Before he came to the Ohio Department of Education in 2013, David Hansen led the extremely conservative Buckeye Policy Institute, which is part of the far-right State Policy Network.  (You can learn about the State Policy Network that coordinates the work of far-right think tanks across the states here.)

The Plain Dealer noted in its editorial yesterday: “A 2012 state law on evaluating charter schools clearly mandated ODE (Ohio Department of Education) to include the grades of all online charter schools when grading their sponsors—agencies with oversight over the charter schools.  Lawmakers hoped the pressure on sponsors would force them to provide better oversight of their schools… However, Plain Dealer education reporter Patrick O’Donnell recently revealed that ODE quietly ignored that law, a revelation that shocked the state Board of Education among others.”  Because Hansen excluded the performance of online schools from his rating of sponsors, one sponsor, “the Ohio Council of Community Schools… earned the highest grade—exemplary—even though its online schools including OHDELA, which is run by the politically connected White Hat Management, earned the lowest–Fs.”

In his story yesterday, O’Donnell reported: “The evaluations of charter school sponsors, also called authorizers—the agencies that help create and oversee charter schools—are the cornerstone of Gov. John Kasich and the state’s roundabout plan to improve Ohio’s charter schools… The key beneficiary of the exclusion—so far—was the Ohio Council of Community Schools, a non-profit agency which collects about $1.5 million in sponsor fees a year from the more than 14,000 students attending Ohio Virtual Academy and OHDELA, the online school run by White Hat Management.”  David Brennan, owner of White Hat Management, and William Lager, the founder of the Electronic Classroom of Tomorrow (ECOT) and the private company that provides services for ECOT, Altair Management, are known to be among the state’s largest contributors to the campaigns of Ohio’s Republican elected officials.  It is well known that Ohio Virtual Academy (Ohio’s K12 affiliate), OHDELA, and ECOT have among the state’s highest dropout rates and notoriously low student achievement.
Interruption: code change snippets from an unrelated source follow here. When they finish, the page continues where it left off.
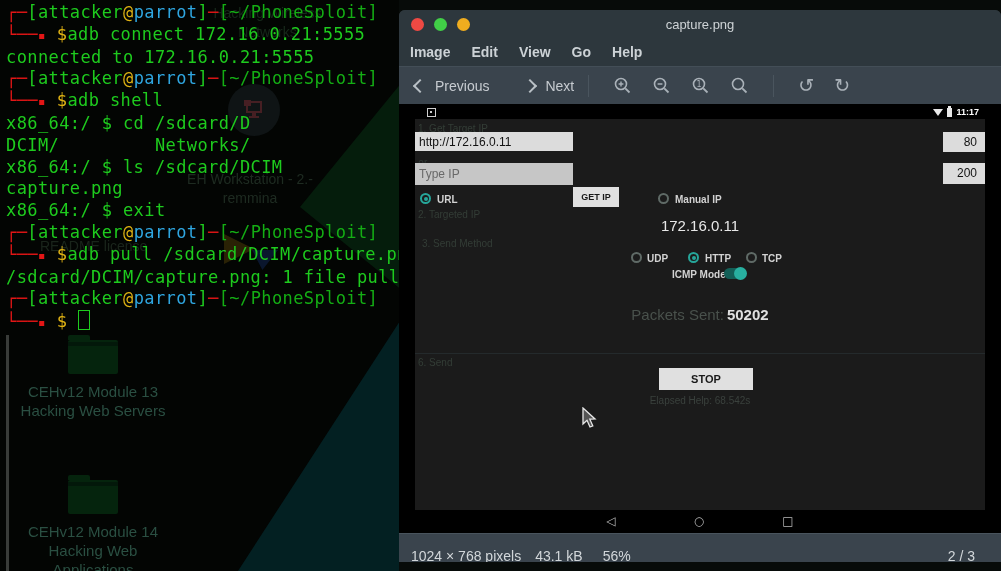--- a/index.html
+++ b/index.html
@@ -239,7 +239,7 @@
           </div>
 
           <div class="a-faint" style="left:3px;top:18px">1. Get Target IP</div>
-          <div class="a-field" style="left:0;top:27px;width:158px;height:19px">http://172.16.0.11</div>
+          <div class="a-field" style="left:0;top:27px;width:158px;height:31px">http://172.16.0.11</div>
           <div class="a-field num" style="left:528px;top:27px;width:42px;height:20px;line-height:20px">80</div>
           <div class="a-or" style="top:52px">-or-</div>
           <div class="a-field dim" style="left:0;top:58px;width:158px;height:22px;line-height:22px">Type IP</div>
Last Friday, in follow up reporting to the story that had broken earlier in the week, O’Donnell noted that when asked about whether he would count ECOT’s persistently low scores in an upcoming evaluation of ECOT’s sponsor, “State Superintendent Richard Ross is refusing to say whether he will count the F grades for the Electronic Classroom of Tomorrow, or ECOT, Ohio’s largest online school and one run by a major Republican contributor, in a key charter school evaluation coming soon… (T)hough an evaluation involving ECOT is imminent, he declined to answer direct questions from The Plain Dealer about how ODE will handle failing state report card grades for the online school that receives close to $100 million in state tax dollars for its 14,600 students.”
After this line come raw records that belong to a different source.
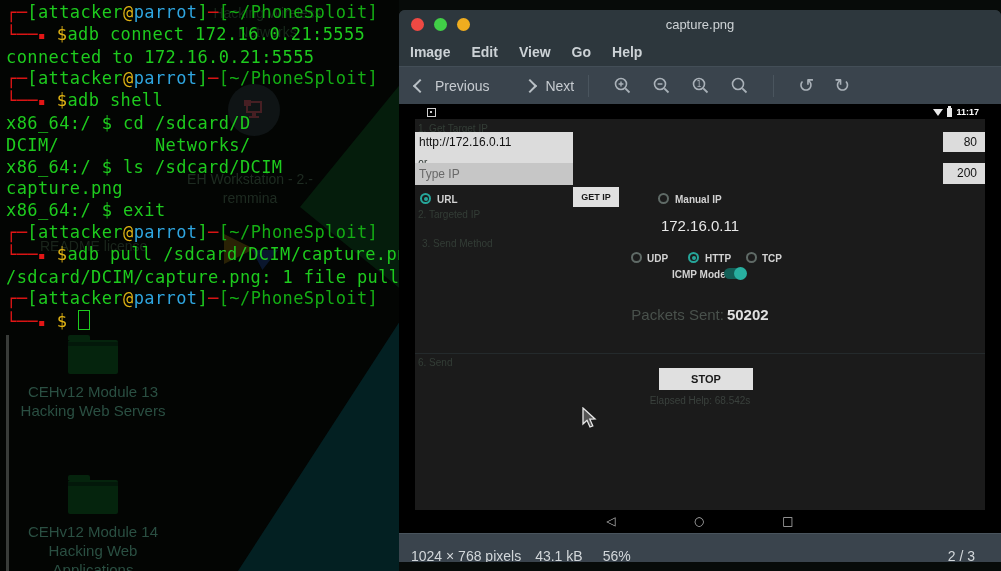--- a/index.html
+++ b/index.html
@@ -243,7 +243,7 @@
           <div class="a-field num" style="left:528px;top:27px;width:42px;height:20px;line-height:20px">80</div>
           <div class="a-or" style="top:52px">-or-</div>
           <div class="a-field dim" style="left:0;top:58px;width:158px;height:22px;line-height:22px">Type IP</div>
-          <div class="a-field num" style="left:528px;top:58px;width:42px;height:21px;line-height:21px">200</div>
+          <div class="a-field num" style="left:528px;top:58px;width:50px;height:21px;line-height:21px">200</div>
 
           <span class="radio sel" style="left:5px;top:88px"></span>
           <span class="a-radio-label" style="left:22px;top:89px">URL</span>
On Friday, the Columbus Dispatch reported that Ohio’s state auditor, Dave Yost, “is examining how the Ohio Department of Education excluded poor student-performanc data from online charter schools when it rated the schools’ sponsors last spring.” “‘You don’t get to pick and choose the laws you obey,’e Yost said.  After meeting with his staff on Thursday morning, Yost said he already had ‘folks that are out there talking’ to Education Department officials about what happened.  They are ‘collecting information,’ not conducting an official investigation, Yost said.”
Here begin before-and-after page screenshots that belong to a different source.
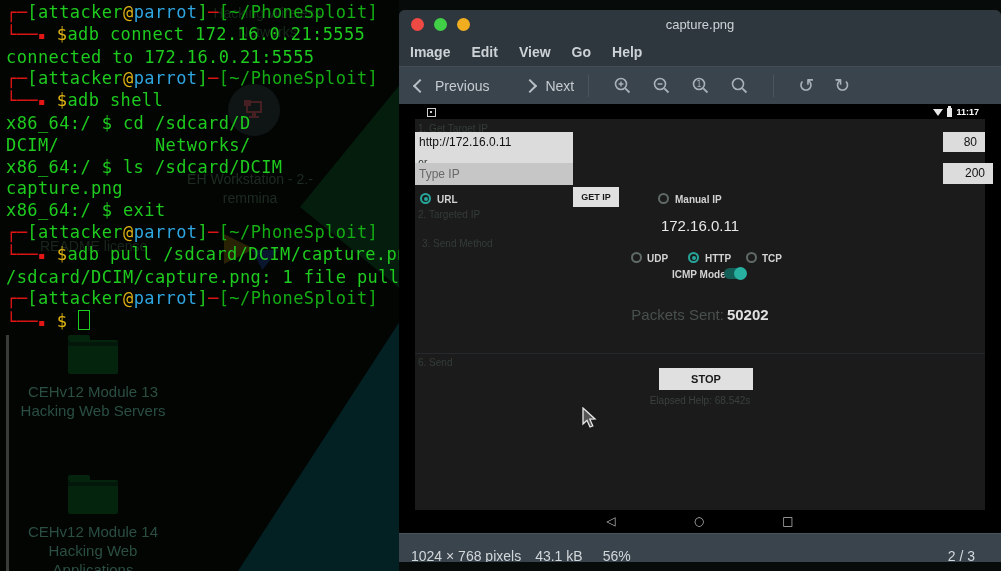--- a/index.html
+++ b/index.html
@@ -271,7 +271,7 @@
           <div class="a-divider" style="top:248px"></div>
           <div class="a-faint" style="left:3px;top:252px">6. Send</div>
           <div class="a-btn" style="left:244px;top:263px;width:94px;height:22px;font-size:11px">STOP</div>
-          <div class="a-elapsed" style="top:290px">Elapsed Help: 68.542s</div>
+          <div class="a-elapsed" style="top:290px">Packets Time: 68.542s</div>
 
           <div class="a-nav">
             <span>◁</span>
State Senator Teresa Fedor, a Toledo Democrat, has demanded the resignation of Richard Ross, Ohio’s state superintendent.  The Plain Dealer’s editors do not spare Ross in yesterday’s editorial: “(I)f Richard Ross, state superintendent of schools, hopes to regain his credibility and make true inroads in reforming Ohio’s broken charter school system, he must explain why he allowed this to happen.  An Ohio law requires state evaluations of all online schools and requires those evaluations to be part of overall sponsor evaluations—that means honest evaluations, not cooked grades… Ross must correct course immediately.”

What few have said directly is that the mess is also an enormous embarrassment to Governor John Kasich.  Hansen’s quick resignation is clearly part of an attempt to contain the damage.